### Task item:
List every line in the data below that contains the word "target".

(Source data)
--- START ---

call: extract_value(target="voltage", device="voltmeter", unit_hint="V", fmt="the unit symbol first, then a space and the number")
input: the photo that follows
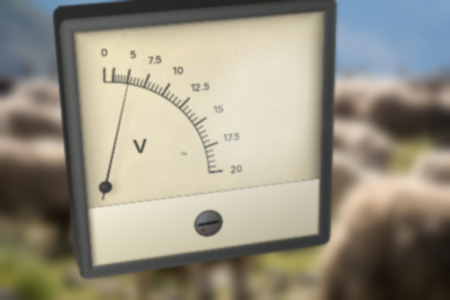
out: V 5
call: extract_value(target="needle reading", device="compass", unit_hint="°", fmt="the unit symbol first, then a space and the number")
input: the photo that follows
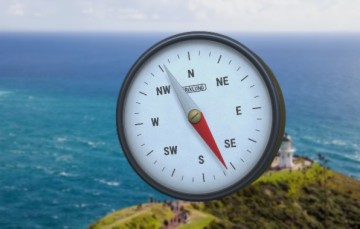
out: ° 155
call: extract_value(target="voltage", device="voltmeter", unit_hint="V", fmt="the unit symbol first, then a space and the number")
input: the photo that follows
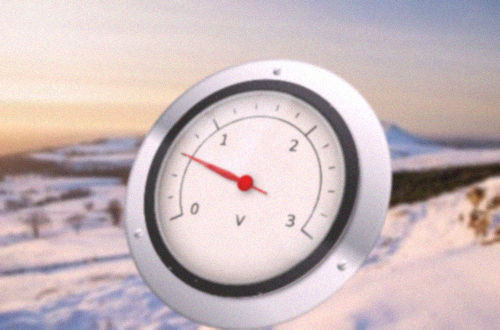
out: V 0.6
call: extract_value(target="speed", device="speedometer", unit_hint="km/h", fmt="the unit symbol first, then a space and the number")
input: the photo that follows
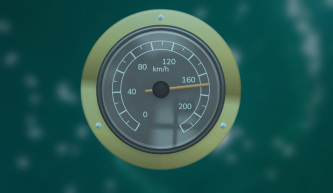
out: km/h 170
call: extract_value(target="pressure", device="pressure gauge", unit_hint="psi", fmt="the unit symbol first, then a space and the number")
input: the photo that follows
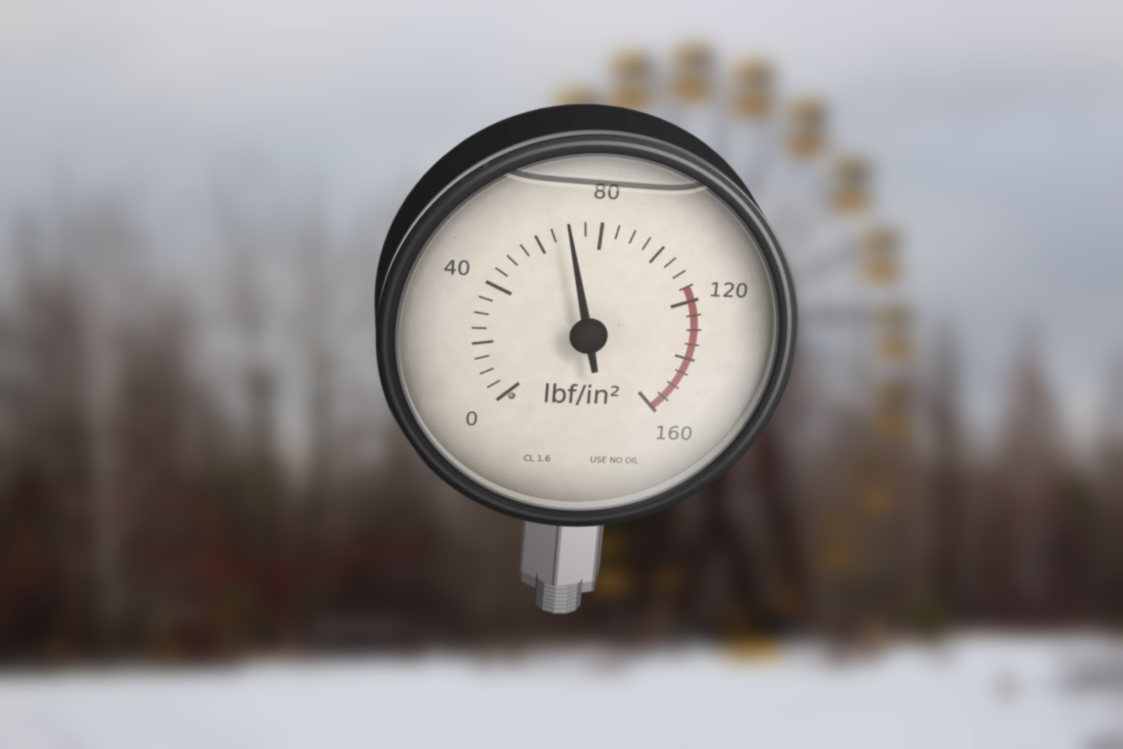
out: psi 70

--- END ---

### Result of this exercise:
call: extract_value(target="voltage", device="voltmeter", unit_hint="V", fmt="the unit symbol first, then a space and the number")
call: extract_value(target="needle reading", device="compass", unit_hint="°", fmt="the unit symbol first, then a space and the number")
call: extract_value(target="voltage", device="voltmeter", unit_hint="V", fmt="the unit symbol first, then a space and the number")
call: extract_value(target="speed", device="speedometer", unit_hint="km/h", fmt="the unit symbol first, then a space and the number")
call: extract_value(target="pressure", device="pressure gauge", unit_hint="psi", fmt="the unit symbol first, then a space and the number")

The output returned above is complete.